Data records
——

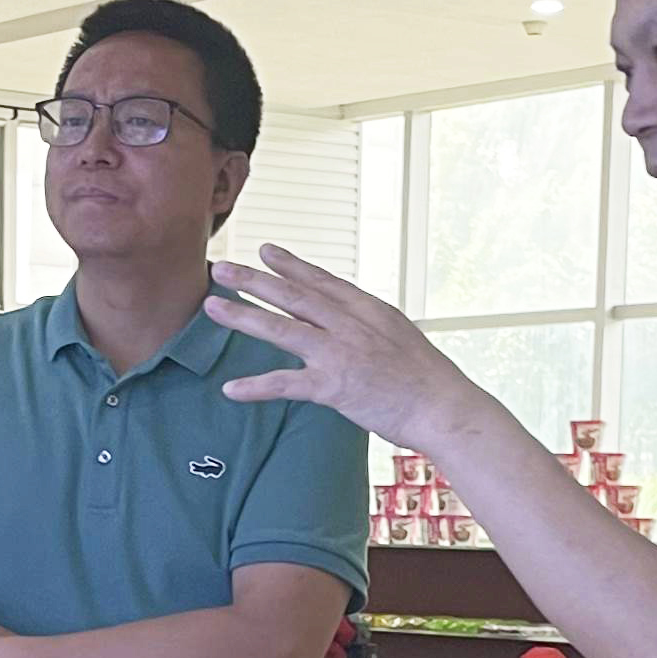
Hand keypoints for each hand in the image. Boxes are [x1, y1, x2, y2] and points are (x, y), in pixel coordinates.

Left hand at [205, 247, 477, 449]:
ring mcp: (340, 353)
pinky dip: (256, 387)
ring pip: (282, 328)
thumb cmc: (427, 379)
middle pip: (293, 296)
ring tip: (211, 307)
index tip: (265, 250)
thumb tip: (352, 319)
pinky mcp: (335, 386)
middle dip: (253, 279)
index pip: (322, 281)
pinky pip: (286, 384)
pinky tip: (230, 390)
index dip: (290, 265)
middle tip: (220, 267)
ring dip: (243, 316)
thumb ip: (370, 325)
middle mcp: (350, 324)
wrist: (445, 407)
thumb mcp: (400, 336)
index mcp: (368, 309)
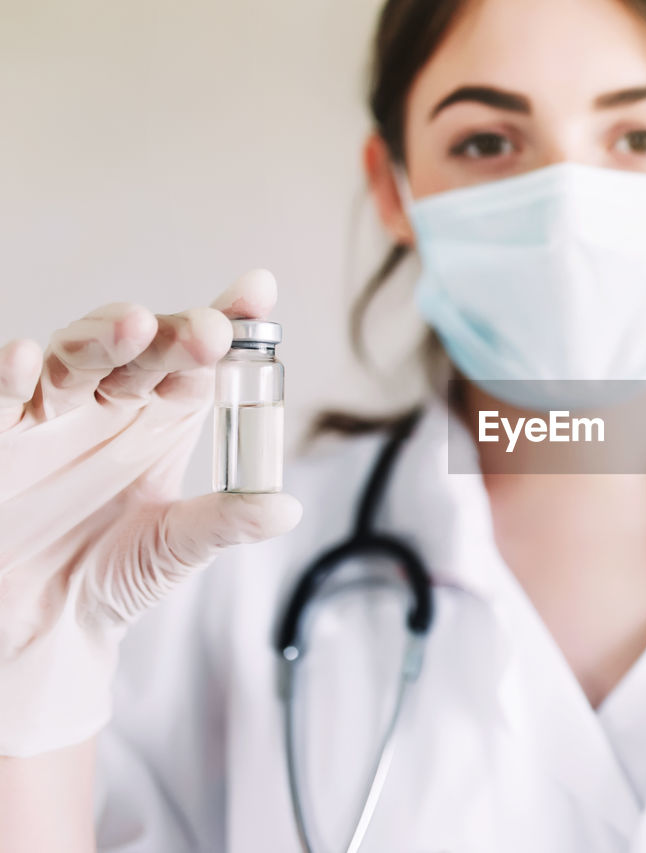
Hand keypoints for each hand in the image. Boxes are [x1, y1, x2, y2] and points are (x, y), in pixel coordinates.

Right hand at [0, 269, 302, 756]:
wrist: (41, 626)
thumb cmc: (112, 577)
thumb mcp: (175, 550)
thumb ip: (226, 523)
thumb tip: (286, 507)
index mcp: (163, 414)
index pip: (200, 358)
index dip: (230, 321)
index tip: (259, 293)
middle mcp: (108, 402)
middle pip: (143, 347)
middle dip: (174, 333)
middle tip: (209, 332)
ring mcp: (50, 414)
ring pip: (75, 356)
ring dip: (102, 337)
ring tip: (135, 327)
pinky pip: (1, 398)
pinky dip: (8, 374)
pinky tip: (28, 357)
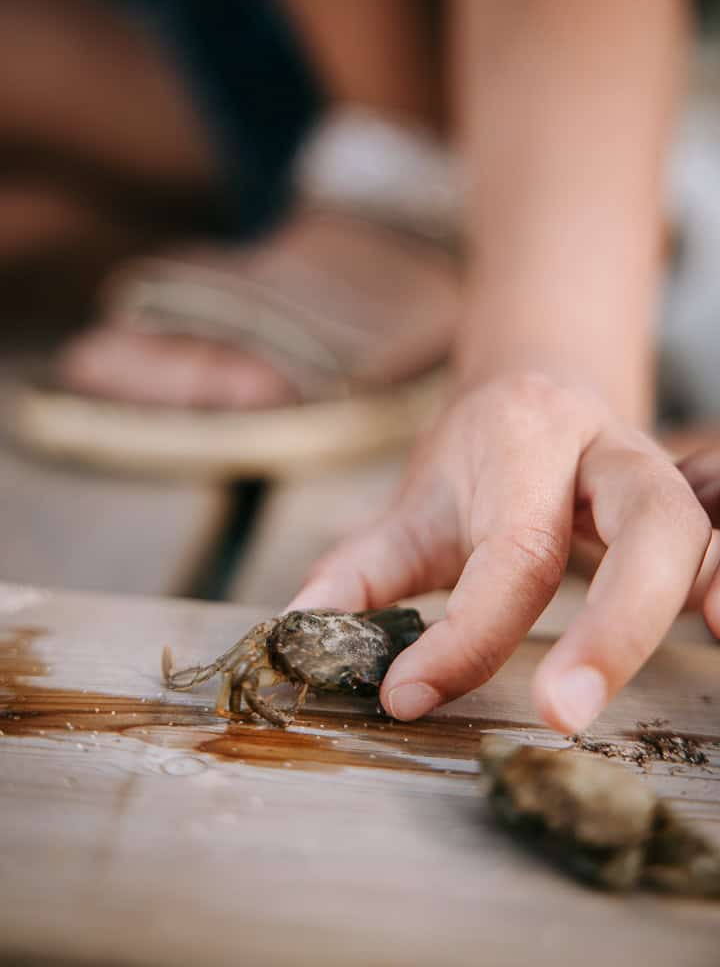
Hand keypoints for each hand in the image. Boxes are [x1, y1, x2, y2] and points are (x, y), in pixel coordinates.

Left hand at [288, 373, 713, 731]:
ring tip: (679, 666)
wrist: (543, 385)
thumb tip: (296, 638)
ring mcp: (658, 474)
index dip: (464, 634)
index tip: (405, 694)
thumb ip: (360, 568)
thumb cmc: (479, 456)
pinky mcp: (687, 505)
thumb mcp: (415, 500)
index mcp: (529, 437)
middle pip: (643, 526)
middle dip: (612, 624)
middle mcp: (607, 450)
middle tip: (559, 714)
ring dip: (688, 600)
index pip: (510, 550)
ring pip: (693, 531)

——

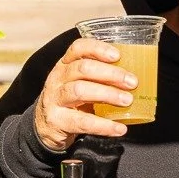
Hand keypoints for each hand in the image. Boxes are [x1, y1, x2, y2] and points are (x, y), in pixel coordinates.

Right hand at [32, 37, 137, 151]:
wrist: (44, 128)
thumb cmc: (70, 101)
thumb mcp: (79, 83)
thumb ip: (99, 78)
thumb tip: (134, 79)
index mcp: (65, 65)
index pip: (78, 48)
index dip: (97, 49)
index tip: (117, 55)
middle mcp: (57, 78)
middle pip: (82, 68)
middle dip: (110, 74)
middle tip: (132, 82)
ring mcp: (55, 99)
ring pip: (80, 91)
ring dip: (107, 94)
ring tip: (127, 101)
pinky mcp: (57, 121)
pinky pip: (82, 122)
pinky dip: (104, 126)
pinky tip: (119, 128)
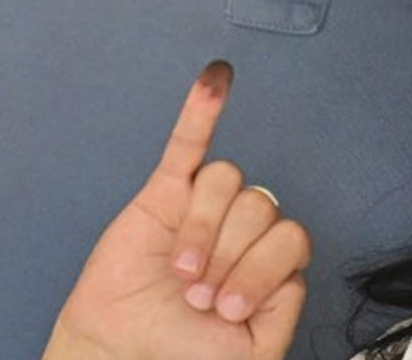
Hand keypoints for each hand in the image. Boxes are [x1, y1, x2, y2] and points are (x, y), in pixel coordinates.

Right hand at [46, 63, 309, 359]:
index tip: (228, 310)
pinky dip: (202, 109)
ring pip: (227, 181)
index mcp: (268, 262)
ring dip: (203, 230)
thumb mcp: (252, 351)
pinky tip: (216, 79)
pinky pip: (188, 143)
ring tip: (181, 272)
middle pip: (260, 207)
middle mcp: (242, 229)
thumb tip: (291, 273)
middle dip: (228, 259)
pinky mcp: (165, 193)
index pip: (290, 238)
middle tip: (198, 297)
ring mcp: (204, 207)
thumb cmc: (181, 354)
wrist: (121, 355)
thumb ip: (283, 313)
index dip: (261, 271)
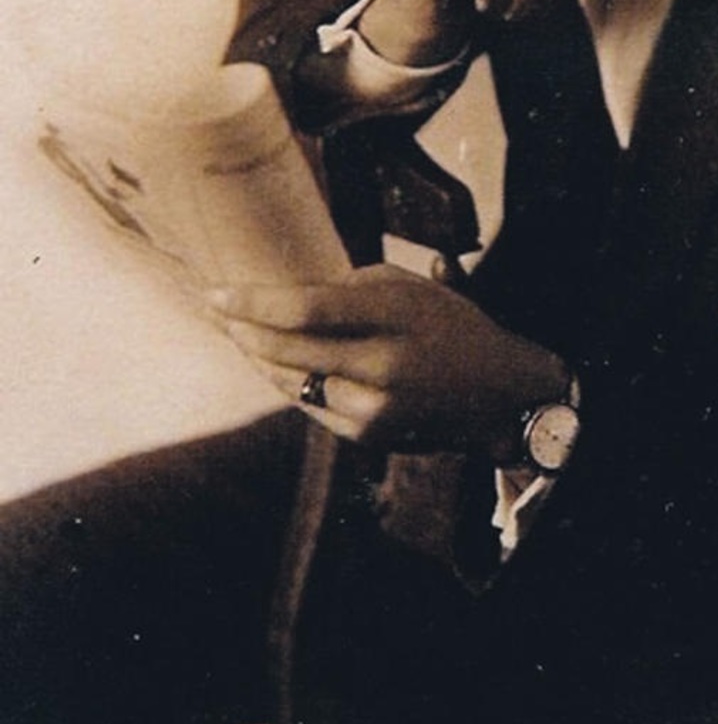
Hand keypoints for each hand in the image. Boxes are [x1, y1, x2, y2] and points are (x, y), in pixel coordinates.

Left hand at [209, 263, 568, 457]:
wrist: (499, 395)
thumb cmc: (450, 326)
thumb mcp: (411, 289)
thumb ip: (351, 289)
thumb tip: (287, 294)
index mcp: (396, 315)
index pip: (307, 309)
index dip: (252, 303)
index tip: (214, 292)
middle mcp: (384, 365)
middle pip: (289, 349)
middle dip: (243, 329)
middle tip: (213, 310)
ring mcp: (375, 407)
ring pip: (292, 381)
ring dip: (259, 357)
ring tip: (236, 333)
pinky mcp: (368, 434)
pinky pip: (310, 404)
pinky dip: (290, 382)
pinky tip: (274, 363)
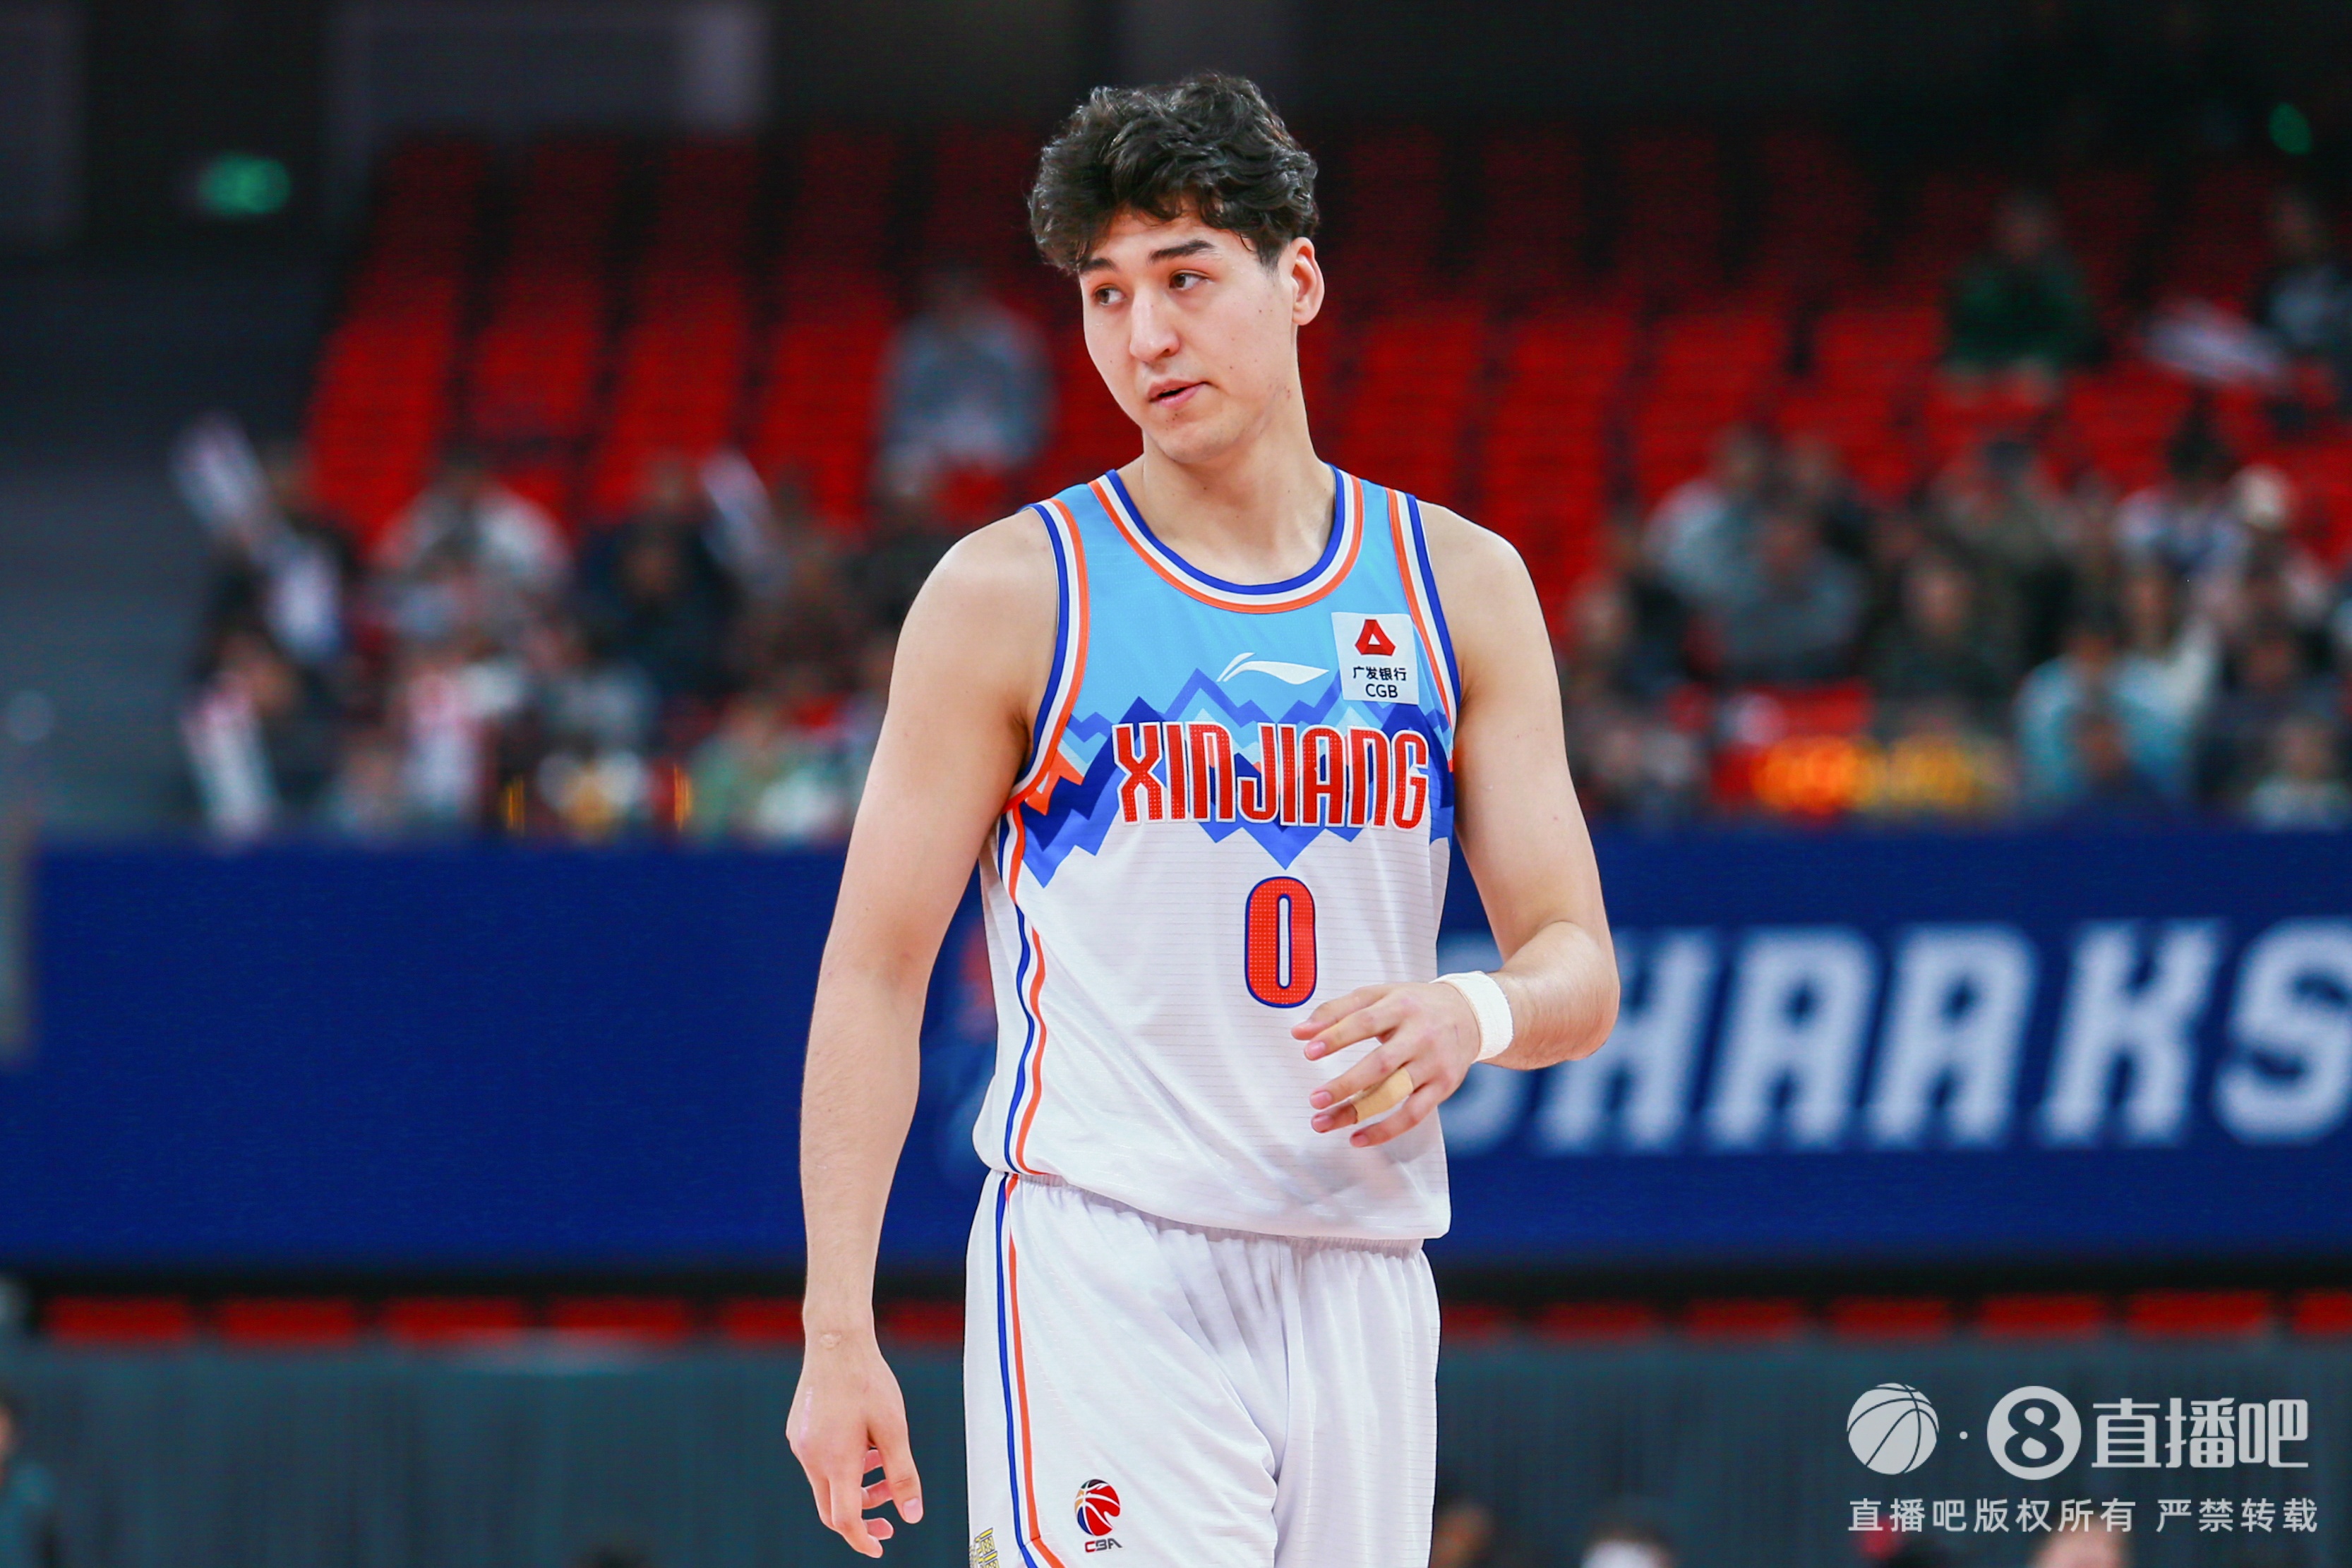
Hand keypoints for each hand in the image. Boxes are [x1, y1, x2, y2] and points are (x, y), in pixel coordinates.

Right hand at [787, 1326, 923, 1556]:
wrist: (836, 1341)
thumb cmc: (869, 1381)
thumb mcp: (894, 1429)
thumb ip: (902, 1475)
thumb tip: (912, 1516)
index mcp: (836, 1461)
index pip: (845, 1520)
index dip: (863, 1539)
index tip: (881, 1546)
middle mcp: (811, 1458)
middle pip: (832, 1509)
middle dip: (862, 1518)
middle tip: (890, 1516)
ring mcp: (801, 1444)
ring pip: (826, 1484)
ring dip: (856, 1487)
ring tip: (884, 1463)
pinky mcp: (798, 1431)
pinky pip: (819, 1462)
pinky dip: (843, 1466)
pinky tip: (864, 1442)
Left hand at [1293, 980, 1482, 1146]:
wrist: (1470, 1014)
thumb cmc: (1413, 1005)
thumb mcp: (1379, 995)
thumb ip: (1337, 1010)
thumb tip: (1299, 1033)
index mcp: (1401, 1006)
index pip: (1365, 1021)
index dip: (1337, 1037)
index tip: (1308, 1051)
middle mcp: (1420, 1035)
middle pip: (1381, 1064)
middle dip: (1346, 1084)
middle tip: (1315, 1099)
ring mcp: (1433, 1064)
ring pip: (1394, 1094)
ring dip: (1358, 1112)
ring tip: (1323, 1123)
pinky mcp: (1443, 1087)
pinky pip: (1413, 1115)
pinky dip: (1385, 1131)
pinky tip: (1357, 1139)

——

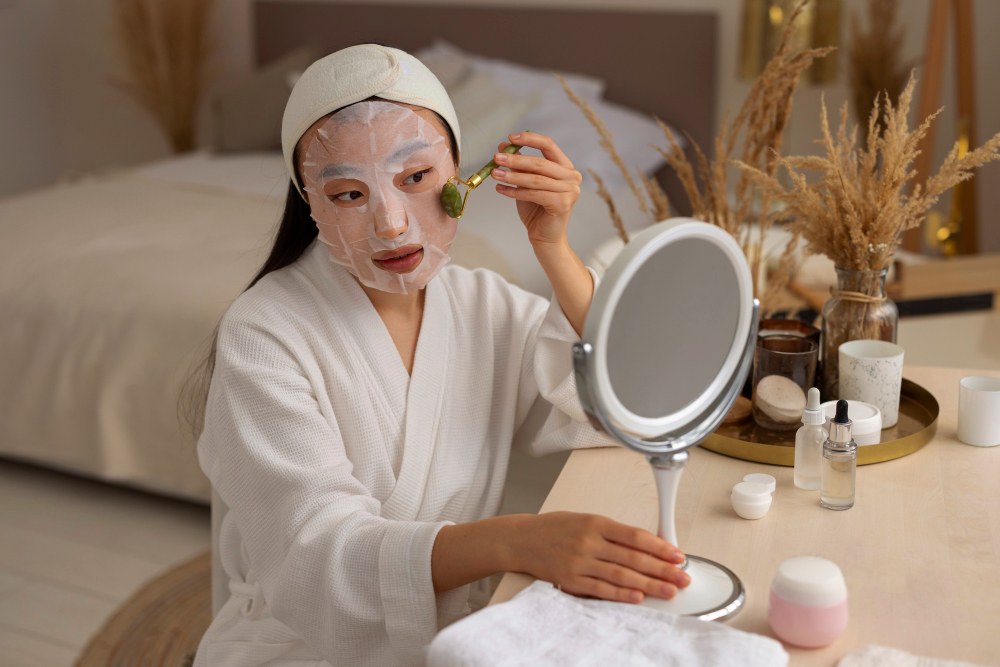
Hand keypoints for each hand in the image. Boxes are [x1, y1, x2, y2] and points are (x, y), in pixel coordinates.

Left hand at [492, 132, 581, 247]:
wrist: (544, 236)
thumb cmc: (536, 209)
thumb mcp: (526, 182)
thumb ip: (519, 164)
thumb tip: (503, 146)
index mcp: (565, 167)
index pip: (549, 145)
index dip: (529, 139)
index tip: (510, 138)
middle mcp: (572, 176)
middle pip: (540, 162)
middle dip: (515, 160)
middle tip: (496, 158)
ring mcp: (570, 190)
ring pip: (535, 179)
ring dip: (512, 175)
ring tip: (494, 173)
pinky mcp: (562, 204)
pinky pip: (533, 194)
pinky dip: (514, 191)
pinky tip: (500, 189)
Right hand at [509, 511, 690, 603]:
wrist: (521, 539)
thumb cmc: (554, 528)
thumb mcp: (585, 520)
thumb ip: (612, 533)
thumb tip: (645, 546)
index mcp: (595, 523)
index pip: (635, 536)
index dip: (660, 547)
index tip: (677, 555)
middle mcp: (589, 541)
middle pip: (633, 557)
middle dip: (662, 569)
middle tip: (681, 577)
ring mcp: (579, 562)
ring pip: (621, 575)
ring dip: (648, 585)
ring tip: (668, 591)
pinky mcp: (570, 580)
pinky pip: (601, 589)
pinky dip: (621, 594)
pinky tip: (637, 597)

——

## [ACTIVITY]
In the entries above, please find the line with "thumb cmc: (112, 577)" and the line with "pinky tip: (28, 357)", then write out exactly those two lines and every line between them, and nothing more.

## [RESULT OF THIS TASK]
thumb cmc: (112, 577)
thumb mcp: (175, 550)
thumb ip: (226, 523)
thumb tip: (286, 507)
index mcp: (163, 414)
index pip: (200, 358)
index dip: (230, 321)
index tip: (259, 293)
middle mcp: (108, 402)
middle pip: (143, 347)
middle dip: (174, 333)
middle tip: (209, 332)
ring mcp: (50, 414)
ring pip: (75, 356)
ring dip: (102, 337)
ring tip: (135, 327)
pinky pip: (1, 398)
pinky dip: (8, 374)
pinky tip: (28, 357)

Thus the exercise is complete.